_Exercise brief_
Make an exact transcript of the lines in the data below, starting with the one containing "left eye: (229, 223)" and going on through the one containing "nose: (118, 103)", with both included and the pictures left out.

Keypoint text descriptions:
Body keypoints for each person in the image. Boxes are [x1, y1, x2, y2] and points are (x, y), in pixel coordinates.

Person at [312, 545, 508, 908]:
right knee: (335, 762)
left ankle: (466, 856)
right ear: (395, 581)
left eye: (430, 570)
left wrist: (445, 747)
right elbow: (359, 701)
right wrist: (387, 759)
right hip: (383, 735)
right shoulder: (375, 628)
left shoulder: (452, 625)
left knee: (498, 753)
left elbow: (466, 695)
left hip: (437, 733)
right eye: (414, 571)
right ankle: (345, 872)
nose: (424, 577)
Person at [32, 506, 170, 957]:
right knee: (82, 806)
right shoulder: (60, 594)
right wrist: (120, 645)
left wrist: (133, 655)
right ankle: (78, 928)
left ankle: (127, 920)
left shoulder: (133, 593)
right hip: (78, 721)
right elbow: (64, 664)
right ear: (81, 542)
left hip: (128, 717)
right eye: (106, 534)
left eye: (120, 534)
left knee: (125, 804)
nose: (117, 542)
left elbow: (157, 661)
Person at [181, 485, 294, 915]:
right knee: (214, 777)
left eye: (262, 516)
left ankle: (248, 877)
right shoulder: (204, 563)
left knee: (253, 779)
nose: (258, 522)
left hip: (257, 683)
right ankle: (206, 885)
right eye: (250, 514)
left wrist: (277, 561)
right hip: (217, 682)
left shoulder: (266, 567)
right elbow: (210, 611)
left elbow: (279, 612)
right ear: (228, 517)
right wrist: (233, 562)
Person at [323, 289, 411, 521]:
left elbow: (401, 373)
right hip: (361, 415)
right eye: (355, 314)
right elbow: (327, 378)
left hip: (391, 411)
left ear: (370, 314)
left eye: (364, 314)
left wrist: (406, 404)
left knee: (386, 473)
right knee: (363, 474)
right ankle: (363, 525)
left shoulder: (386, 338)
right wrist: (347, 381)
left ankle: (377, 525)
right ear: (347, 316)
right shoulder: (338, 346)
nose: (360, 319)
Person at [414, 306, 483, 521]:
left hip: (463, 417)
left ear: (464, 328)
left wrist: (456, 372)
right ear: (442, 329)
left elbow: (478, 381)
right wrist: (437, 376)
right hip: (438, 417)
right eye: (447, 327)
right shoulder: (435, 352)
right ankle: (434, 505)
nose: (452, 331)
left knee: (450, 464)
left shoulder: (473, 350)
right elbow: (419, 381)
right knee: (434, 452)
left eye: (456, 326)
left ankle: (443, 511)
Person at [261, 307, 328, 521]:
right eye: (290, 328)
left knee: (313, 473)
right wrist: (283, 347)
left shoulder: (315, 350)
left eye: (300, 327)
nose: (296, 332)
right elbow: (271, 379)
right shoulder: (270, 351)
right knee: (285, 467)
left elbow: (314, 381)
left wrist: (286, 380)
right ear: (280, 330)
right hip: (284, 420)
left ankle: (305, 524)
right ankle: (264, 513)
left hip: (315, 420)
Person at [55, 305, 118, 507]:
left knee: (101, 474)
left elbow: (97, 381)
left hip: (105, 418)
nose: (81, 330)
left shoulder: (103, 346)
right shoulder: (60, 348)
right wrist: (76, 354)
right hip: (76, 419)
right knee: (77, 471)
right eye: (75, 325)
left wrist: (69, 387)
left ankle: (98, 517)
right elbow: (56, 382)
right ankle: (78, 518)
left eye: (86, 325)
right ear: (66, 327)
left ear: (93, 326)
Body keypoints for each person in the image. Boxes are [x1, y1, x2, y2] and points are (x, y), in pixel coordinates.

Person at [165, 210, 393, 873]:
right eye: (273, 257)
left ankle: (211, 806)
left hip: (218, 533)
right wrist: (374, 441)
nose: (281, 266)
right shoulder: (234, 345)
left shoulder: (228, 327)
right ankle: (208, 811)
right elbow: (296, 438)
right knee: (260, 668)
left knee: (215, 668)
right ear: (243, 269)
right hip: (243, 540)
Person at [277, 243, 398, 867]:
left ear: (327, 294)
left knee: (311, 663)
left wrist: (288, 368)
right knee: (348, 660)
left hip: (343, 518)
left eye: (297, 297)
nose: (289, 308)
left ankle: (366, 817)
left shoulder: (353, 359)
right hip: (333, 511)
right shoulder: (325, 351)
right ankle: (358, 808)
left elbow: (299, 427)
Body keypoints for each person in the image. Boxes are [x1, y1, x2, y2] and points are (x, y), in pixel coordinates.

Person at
* * *
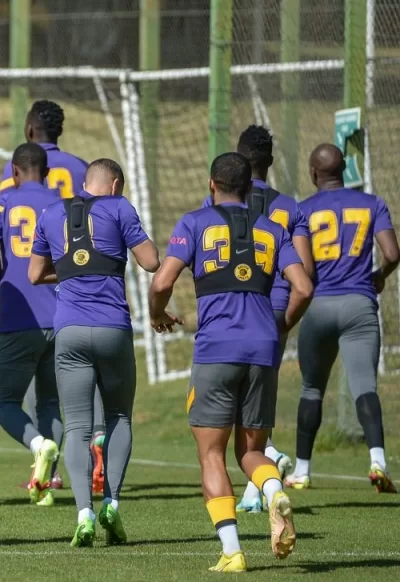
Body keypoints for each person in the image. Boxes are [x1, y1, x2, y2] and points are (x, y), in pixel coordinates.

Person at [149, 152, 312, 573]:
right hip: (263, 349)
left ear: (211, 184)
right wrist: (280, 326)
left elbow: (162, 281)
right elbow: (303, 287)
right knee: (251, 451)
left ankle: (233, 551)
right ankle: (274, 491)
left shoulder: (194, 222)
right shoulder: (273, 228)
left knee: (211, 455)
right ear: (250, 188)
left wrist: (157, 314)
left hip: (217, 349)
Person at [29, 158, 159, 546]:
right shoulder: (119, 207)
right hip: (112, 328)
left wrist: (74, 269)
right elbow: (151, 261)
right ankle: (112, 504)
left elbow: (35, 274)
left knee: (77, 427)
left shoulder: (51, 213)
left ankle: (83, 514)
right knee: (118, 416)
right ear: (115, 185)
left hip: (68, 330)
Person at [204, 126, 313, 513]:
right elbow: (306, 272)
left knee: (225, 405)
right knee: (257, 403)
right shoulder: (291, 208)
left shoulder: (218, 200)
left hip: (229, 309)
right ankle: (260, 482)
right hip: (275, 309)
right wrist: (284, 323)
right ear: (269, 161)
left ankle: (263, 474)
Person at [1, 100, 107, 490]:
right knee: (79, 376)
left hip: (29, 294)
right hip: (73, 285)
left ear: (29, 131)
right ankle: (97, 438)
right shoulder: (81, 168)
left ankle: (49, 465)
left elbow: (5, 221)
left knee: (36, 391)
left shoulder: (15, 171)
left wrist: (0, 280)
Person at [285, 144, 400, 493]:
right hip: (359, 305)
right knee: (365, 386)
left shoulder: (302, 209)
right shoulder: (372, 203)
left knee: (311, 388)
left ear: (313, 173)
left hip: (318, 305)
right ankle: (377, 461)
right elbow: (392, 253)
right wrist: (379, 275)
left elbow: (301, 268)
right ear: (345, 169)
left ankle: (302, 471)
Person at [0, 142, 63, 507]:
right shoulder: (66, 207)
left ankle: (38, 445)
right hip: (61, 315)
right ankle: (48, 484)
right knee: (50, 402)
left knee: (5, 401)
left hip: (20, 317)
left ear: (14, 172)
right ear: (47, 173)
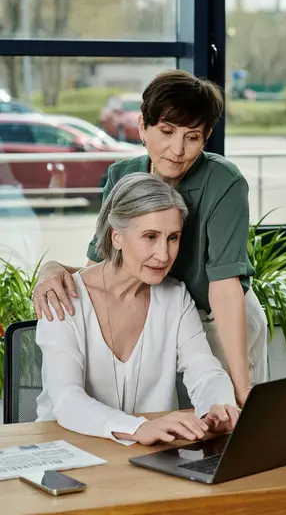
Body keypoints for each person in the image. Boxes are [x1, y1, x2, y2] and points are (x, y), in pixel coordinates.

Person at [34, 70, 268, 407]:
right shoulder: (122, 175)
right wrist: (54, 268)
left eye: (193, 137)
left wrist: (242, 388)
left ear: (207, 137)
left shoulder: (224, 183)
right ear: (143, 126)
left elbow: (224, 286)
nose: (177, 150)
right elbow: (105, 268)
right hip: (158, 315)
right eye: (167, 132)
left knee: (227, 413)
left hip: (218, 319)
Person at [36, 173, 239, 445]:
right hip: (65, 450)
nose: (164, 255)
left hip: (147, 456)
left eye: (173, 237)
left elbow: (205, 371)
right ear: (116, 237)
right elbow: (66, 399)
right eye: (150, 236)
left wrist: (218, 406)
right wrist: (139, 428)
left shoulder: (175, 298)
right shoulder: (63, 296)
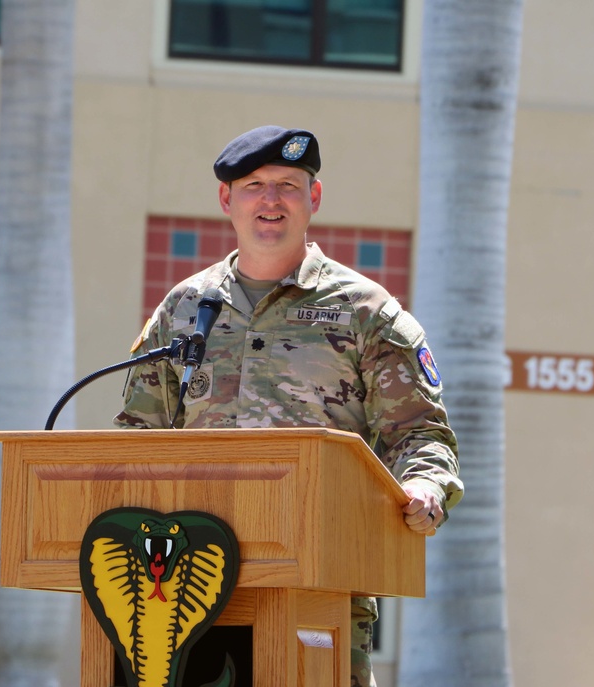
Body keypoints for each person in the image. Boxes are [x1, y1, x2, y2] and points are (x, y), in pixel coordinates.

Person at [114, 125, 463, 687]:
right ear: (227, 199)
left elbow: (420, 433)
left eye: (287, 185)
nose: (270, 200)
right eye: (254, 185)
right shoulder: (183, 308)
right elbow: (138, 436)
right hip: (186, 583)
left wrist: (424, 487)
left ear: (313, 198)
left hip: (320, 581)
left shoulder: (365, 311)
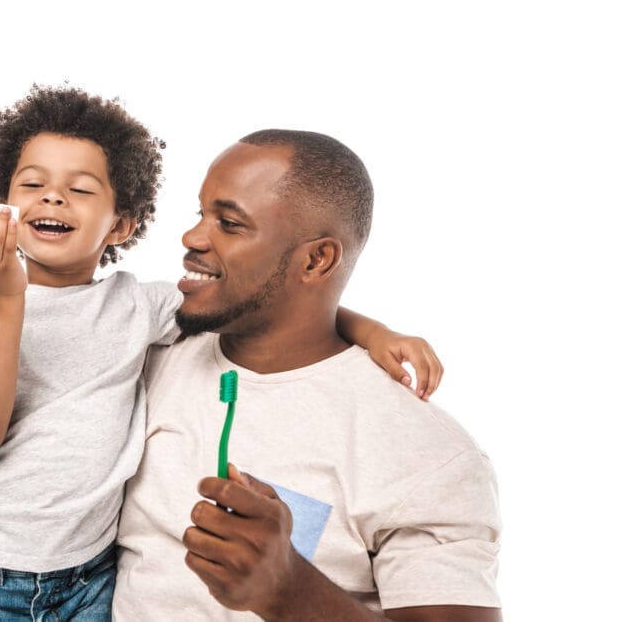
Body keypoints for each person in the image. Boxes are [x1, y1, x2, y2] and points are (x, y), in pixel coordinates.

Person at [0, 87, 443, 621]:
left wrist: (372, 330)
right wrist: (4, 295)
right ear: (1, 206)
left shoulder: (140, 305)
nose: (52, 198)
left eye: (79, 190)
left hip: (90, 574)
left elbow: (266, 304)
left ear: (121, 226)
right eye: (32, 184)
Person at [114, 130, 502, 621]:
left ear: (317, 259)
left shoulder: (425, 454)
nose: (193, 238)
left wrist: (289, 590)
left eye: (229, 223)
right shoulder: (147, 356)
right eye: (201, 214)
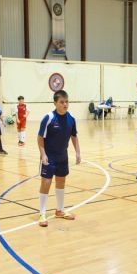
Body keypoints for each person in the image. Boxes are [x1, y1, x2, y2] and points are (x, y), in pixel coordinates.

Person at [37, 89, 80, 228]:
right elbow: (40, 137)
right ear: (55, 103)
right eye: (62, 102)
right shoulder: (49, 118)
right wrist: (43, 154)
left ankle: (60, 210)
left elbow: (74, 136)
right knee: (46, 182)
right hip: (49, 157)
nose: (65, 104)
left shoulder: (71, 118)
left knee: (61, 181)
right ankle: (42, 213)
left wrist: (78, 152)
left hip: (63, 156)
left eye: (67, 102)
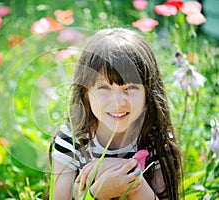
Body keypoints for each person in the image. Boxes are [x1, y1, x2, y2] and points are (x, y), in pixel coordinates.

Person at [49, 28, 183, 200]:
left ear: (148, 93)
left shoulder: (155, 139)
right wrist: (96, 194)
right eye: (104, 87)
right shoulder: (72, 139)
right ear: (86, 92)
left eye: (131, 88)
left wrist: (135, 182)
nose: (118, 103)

_Answer space_
left eye: (229, 223)
right shoulder: (147, 356)
right eye: (201, 214)
Body keypoints for each person in the image. Boxes are [x1, y1, x2, y2] and points are (x, y), in pixel coordinates.

Person at [37, 89, 80, 228]:
right elbow: (40, 137)
right ear: (55, 103)
right eye: (62, 102)
right shoulder: (49, 118)
right wrist: (43, 154)
left ankle: (60, 210)
left elbow: (74, 136)
right knee: (46, 182)
right hip: (49, 157)
nose: (65, 104)
left shoulder: (71, 118)
left knee: (61, 181)
right ankle: (42, 213)
left wrist: (78, 152)
left hip: (63, 156)
left eye: (67, 102)
Body keypoints for each person in the image. Boxes are [x1, y1, x2, y2] and points are (x, y), in pixel coordinates.

Person at [49, 28, 183, 200]:
left ear: (148, 93)
left shoulder: (155, 139)
right wrist: (96, 194)
right eye: (104, 87)
right shoulder: (72, 139)
right ear: (86, 92)
left eye: (131, 88)
left wrist: (135, 182)
nose: (118, 103)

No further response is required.